Aim of the task: Could you set down exactly the lines in the records below between the line holding "Learning Hub" and the line holding "only subject experts—they are facilitators of", inclusive?

Extracted records:
***
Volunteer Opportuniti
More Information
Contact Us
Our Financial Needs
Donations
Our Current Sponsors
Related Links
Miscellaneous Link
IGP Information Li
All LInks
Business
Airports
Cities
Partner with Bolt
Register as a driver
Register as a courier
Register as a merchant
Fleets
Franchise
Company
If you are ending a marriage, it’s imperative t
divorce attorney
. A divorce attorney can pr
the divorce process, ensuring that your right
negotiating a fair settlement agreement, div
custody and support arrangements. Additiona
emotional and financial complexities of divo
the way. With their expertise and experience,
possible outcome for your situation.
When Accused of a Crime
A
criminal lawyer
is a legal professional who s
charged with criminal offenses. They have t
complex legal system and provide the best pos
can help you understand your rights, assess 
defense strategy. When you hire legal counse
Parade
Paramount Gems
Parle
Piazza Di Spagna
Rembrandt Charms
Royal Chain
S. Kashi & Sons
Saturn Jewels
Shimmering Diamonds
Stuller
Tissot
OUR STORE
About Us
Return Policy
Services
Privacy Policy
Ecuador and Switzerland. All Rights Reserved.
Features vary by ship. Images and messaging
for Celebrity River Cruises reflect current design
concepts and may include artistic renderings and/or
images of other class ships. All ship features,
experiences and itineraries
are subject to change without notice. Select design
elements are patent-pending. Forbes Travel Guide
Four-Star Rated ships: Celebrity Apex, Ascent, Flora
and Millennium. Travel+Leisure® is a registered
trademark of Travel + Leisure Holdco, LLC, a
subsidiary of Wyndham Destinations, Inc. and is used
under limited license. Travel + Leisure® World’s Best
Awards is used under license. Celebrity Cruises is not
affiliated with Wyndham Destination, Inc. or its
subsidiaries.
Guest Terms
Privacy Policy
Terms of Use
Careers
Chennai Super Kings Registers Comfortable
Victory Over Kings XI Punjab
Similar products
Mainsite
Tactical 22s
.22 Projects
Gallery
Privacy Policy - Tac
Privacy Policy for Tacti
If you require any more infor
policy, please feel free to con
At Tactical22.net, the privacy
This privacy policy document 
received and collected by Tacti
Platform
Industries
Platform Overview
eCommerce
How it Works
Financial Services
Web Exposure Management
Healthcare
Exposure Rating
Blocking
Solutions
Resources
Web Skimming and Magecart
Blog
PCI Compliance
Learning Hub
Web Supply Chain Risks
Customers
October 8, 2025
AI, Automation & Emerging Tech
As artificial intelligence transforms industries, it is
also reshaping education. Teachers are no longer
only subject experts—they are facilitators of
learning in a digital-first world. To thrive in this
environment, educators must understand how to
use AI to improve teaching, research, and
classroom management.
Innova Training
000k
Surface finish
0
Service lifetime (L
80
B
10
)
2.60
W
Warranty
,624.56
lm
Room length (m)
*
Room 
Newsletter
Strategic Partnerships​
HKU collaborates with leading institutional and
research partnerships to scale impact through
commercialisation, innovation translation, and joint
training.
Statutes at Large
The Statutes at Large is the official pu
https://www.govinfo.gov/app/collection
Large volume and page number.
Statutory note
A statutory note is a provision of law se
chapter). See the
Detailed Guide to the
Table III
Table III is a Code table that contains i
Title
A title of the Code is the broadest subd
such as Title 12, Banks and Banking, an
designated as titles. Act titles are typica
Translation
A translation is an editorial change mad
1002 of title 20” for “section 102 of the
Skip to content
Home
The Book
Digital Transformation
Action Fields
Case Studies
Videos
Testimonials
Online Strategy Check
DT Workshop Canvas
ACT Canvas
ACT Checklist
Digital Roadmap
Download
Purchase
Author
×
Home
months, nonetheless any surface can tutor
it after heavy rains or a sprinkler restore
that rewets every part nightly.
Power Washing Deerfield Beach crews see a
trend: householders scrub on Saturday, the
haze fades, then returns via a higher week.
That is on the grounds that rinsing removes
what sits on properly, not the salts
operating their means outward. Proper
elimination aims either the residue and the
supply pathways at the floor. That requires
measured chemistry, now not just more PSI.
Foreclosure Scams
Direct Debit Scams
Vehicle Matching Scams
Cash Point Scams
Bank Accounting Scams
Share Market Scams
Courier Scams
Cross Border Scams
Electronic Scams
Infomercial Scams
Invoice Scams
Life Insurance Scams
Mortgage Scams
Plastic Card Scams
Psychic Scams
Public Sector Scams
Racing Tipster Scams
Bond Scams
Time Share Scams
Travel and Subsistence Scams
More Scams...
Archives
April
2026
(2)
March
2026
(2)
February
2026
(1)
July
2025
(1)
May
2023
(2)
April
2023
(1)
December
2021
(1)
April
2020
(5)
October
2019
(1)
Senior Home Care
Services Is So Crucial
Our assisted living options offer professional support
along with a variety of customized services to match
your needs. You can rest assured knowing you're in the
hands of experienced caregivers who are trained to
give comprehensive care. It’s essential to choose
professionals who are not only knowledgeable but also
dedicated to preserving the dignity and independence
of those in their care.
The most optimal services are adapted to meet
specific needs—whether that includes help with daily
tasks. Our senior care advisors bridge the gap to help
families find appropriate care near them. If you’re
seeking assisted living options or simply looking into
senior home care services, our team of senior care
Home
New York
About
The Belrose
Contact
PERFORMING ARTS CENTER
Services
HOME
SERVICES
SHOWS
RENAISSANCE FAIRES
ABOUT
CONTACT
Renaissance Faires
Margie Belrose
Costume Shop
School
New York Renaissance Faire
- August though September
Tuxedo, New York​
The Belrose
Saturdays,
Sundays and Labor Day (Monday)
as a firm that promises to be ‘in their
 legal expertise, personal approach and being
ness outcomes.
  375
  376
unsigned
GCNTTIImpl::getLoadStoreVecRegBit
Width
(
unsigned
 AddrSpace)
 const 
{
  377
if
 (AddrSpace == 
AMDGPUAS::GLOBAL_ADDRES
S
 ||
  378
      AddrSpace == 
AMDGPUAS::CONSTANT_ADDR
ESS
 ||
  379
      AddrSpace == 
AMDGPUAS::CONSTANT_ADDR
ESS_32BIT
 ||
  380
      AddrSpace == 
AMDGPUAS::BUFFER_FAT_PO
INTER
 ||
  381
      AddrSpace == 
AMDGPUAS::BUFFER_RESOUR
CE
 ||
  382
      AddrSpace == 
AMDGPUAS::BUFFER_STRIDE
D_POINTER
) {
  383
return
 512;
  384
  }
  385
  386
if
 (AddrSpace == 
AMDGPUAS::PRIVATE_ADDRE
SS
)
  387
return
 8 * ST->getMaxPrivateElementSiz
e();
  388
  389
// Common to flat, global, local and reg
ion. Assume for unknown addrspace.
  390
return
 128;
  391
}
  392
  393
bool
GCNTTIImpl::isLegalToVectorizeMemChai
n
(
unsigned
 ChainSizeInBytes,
***
Exercise result:
Learning Hub
Web Supply Chain Risks
Customers
October 8, 2025
AI, Automation & Emerging Tech
As artificial intelligence transforms industries, it is
also reshaping education. Teachers are no longer
only subject experts—they are facilitators of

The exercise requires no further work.